▸ **REQUIRED ACTION**: In the data that follows, find the line with "Teams, entre otros."; transcribe it, every later line up to the one with "ii Skarbu Państwa.", and that line as well, exactly and with no others.

[Data entries]

........

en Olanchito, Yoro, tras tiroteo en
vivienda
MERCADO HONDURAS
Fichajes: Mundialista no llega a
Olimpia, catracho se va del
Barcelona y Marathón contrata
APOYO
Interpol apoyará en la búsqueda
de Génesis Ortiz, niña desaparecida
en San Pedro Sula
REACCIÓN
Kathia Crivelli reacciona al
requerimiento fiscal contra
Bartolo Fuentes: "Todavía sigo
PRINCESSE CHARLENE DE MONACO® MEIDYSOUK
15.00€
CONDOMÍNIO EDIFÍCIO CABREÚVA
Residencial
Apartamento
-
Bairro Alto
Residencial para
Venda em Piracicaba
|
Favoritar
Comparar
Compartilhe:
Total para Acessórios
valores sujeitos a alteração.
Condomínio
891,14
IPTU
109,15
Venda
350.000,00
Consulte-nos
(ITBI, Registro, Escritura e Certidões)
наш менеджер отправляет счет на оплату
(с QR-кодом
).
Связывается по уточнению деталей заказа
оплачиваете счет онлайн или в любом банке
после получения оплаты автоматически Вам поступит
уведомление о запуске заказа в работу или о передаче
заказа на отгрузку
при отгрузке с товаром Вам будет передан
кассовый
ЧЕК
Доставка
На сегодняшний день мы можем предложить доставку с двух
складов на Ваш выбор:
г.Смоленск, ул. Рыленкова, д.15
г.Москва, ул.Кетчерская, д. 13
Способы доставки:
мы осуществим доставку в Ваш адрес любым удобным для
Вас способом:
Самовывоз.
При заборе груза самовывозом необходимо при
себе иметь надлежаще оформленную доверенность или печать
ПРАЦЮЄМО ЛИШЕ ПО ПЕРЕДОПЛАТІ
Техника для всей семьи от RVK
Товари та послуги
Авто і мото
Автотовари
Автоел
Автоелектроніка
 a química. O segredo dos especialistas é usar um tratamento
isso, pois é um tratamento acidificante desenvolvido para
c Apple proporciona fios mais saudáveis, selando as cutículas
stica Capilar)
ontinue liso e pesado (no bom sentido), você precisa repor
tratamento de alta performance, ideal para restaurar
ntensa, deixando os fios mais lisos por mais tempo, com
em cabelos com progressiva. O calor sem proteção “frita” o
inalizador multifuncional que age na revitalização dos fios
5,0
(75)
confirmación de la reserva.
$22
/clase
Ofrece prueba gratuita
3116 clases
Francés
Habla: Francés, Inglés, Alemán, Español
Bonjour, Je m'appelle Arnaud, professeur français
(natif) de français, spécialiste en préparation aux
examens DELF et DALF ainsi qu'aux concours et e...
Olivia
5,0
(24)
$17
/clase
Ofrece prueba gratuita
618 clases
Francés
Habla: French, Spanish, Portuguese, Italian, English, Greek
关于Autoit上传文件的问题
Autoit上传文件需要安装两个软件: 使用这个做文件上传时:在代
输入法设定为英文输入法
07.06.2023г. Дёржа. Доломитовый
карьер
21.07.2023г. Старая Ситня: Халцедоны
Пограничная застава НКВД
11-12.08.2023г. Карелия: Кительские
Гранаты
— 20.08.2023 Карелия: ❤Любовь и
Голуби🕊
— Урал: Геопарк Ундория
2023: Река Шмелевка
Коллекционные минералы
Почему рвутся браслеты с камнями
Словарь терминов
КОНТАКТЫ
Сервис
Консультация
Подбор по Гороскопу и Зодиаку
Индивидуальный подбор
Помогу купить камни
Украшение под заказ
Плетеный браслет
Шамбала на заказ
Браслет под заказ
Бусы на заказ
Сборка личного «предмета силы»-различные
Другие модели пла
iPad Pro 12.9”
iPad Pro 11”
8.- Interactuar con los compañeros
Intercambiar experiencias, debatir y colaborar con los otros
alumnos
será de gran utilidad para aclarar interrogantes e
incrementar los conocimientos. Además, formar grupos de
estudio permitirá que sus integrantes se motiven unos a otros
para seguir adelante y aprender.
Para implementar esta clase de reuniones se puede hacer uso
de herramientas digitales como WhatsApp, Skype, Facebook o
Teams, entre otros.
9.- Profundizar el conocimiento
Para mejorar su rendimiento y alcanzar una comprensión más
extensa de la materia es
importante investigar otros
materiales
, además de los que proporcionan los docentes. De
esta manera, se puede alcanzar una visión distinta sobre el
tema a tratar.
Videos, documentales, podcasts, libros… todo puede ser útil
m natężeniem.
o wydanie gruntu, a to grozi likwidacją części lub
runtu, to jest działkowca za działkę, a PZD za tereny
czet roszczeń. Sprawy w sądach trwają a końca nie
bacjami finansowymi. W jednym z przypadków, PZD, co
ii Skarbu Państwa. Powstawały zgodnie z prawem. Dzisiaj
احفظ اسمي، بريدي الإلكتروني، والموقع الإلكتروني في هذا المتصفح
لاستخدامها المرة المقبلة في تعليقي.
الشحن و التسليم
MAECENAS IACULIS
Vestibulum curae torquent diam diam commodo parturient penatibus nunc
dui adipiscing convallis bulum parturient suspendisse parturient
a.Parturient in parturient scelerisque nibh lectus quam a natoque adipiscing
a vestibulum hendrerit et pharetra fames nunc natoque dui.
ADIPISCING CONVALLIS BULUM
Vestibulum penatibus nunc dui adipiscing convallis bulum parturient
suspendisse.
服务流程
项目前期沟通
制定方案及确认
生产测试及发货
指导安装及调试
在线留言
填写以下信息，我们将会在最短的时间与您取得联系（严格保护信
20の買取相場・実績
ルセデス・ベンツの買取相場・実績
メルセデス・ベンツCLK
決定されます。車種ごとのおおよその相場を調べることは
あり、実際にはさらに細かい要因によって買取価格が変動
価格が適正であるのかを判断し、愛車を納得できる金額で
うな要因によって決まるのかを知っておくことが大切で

........

▸ **RESULT OF THE EXERCISE**:
Teams, entre otros.
9.- Profundizar el conocimiento
Para mejorar su rendimiento y alcanzar una comprensión más
extensa de la materia es
importante investigar otros
materiales
, además de los que proporcionan los docentes. De
esta manera, se puede alcanzar una visión distinta sobre el
tema a tratar.
Videos, documentales, podcasts, libros… todo puede ser útil
m natężeniem.
o wydanie gruntu, a to grozi likwidacją części lub
runtu, to jest działkowca za działkę, a PZD za tereny
czet roszczeń. Sprawy w sądach trwają a końca nie
bacjami finansowymi. W jednym z przypadków, PZD, co
ii Skarbu Państwa. Powstawały zgodnie z prawem. Dzisiaj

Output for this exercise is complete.